Um campeonato em noventa minutos. Depois de uma longa travessia por diferentes relvados, cada qual carregando as suas bagagens, chegam à última fronteira. Raramente o onze que começa a época em Agosto é aquela que a termina em Maio. É natural. A construção de uma equipa (entenda-se a melhor equipa) é consequência dum processo evolutivo em busca da melhor interligação de jogadores em campo. Mas há um principio indispensável para tudo isto: Boas ideias!

Olhamos para trás e vemos como muitas equipas iniciaram a época com tantos problemas por resolver. Raramente isso é compatível com a construção de boas ideias. O FC Porto acaba a época com a equipa que a iniciou. É a excepção. E passeou no campeonato. Isso terá ajudado, mas diz muito da lenda da competitividade do nosso campeonato. Porque foi das equipas que mais jogos realizou (Champions, Taça e Liga) mas pouca rotatividade fez. Terá sido, porém a grande vantagem de Jesualdo. Isto é, o treinador do FC Porto não precisou de ganhar o balneário por dentro. Ganhou-o no campo, pelo factor indiscutível que constituiu o seu onze. Nenhum jogador dos pouco utilizados ousaram contestar essas escolhas tal a clareza da qualidade dos titulares. E isso “pacifica” para o ambiente do balneário. Agora sem a sombra tutelar de Baía, como no primeiro ano de Jesualdo. Mas com a atmosfera calma que só as vitórias podem construir. Criaram-se automatismos, jogou-se bom futebol, mudaram-se ritmos e o abismo com o resto do campeonato fez-se com naturalidade.

Sporting e Benfica nunca conseguiram ao longo da época partir a corda que os amarrou, semana após semana, aos problemas com que a iniciou.
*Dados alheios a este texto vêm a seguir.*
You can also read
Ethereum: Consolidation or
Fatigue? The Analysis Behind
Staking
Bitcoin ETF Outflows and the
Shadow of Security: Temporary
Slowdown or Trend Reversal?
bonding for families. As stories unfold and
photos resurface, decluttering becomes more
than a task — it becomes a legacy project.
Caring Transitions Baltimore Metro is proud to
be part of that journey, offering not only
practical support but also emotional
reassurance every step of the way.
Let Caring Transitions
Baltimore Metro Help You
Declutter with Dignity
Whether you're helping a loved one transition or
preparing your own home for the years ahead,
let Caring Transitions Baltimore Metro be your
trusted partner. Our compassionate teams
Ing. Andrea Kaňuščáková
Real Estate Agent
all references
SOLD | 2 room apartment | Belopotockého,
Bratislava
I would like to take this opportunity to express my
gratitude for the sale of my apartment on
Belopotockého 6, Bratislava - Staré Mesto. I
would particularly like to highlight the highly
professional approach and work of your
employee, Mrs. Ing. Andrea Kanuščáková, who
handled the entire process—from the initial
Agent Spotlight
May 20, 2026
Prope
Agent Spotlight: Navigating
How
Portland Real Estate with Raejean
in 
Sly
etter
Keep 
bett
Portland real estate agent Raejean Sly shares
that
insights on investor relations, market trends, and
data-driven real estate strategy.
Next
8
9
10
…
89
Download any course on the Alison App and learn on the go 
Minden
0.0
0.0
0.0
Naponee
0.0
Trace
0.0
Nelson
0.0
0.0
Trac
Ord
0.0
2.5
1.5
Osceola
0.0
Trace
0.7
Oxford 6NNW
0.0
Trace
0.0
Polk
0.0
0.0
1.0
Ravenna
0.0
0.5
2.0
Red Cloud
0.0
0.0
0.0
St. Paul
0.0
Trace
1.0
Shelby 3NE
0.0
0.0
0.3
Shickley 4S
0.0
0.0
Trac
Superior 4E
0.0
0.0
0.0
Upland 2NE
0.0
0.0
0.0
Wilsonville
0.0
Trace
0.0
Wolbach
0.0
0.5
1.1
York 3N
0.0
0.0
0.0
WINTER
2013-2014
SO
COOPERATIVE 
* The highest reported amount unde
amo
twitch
Alguns aumentaram, até. Muitos já parece que foram noutra vida, (a saída de Fernando Santos ou a lesão de Derlei) mas deixaram, cada qual com os seus contornos, “cicatrizes” profundas no processo de crescimento do onze. Jogo e mentalidade. Na Luz, com Camacho a equipa passou a pressionar sem jogar, lutando sem boas ideias. Apenas com intenções.
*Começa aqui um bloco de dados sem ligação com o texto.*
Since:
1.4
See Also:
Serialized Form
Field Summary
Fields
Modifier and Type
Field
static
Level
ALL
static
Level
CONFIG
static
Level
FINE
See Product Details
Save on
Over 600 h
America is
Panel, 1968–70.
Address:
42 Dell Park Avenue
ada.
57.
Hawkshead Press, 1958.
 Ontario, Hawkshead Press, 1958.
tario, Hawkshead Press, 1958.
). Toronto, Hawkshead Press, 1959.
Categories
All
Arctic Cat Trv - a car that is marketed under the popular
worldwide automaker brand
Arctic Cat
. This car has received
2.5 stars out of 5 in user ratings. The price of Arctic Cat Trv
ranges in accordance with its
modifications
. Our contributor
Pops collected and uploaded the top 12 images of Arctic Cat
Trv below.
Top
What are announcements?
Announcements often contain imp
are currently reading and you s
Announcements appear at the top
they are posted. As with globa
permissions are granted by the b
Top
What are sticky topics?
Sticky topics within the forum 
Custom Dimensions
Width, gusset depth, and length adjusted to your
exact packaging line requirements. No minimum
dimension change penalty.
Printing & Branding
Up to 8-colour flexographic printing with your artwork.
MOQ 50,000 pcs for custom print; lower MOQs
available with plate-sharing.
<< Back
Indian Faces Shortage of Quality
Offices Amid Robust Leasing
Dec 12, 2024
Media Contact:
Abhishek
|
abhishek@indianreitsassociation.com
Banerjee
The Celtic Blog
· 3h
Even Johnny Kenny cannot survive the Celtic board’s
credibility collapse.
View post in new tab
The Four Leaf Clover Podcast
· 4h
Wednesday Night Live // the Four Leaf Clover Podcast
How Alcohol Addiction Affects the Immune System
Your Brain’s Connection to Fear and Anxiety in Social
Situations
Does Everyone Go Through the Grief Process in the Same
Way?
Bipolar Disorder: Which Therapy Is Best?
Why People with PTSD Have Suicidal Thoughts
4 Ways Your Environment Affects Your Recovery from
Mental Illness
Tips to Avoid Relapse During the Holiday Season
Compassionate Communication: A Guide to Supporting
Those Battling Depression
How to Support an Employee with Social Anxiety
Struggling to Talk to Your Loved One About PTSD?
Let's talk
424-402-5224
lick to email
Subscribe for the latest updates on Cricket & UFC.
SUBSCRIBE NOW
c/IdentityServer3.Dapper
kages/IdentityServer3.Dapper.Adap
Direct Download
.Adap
Paulo Bento emaranhou-se nas suas duvidas, caiu num “beco táctico” e a equipa passou a maior parte dos jogos a bater contra a parede invisível das suas limitações de jogo jogado. Na sombra, surgiu o Guimarães, sem “inventar”, quase com um futebol `”à moda antiga”, processos simples e as “blagues” de Cajuda. A equipa viu-se metida em problemas que não eram seus no inicio da época- o sonho da Champions- mas soube caminhar neles no “ritmo certo”.

É perturbante ver Sporting e Benfica a lutarem e festejarem a conquista de um segundo lugar. É historicamente “contra-natura”. O lado financeiro da conquista é irrelevante para o plano emocional de jogadores e adeptos. Como diria Busby, histórico patriarca de Manchester, “quero ver esse dinheiro transformado em camisolas vermelhas a correr no relvado com alegria e a ganhar jogos”. Os gestores falam mais em equilibrar orçamentos, património, lucros, imobiliárias e outros “seres estranhos” àqueles que verdadeiramente fazem do futebol um jogo de emoções. Os grandes clubes são hoje, de facto, enormes edifícios com duas entradas distintas.
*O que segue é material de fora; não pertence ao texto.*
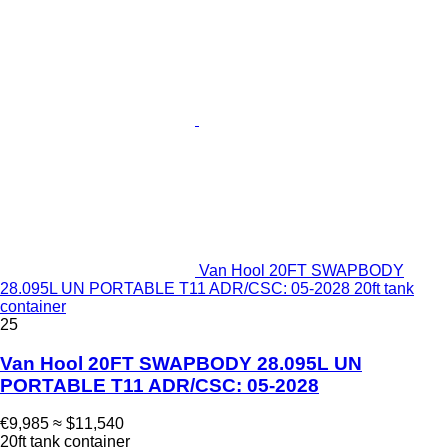
Van Hool 20FT SWAPBODY
28.095L UN PORTABLE T11 ADR/CSC: 05-2028 20ft tank
container
25
Van Hool 20FT SWAPBODY 28.095L UN
PORTABLE T11 ADR/CSC: 05-2028
€9,985
≈ $11,540
20ft tank container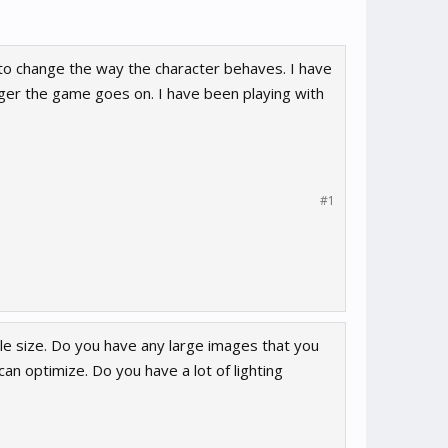
to change the way the character behaves. I have
ger the game goes on. I have been playing with
#1
ile size. Do you have any large images that you
n optimize. Do you have a lot of lighting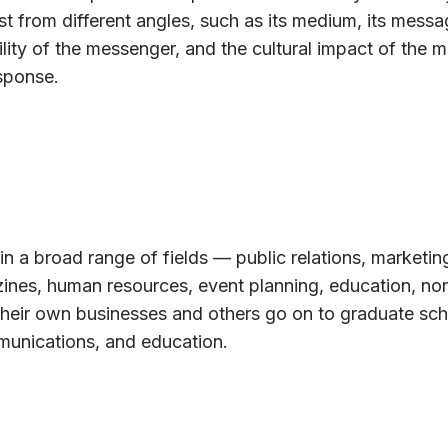
t from different angles, such as its medium, its messag
lity of the messenger, and the cultural impact of the 
sponse.
in a broad range of fields — public relations, marketin
azines, human resources, event planning, education, non
their own businesses and others go on to graduate sch
munications, and education.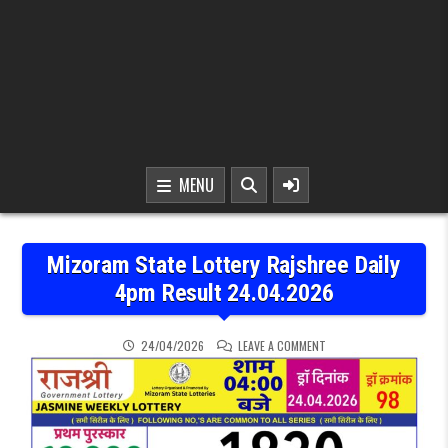
MENU
Mizoram State Lottery Rajshree Daily
4pm Result 24.04.2026
ON MIZORAM STATE LOTT
24/04/2026
LEAVE A COMMENT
A desportiva e a financeira. Em cada qual deve ter os seus “especialistas”. Depois falta a “obra” fundamental. Fazer a ponte certa entre as duas entradas do edifício e construir um gabinete no meio para cruzar e compatibilizar ideias. E, claro, tomar decisões em conformidade. Os grandes de Lisboa nunca entenderam, esta época, a lógica dessa “obra”.

Os últimos 90 minutos do último jogo são como uma última fronteira da época. Na maior parte dos relvados, serão o espelho de toda a época: sonhar “grande” com jogadores “pequenos”. Futebol sem de boas ideias.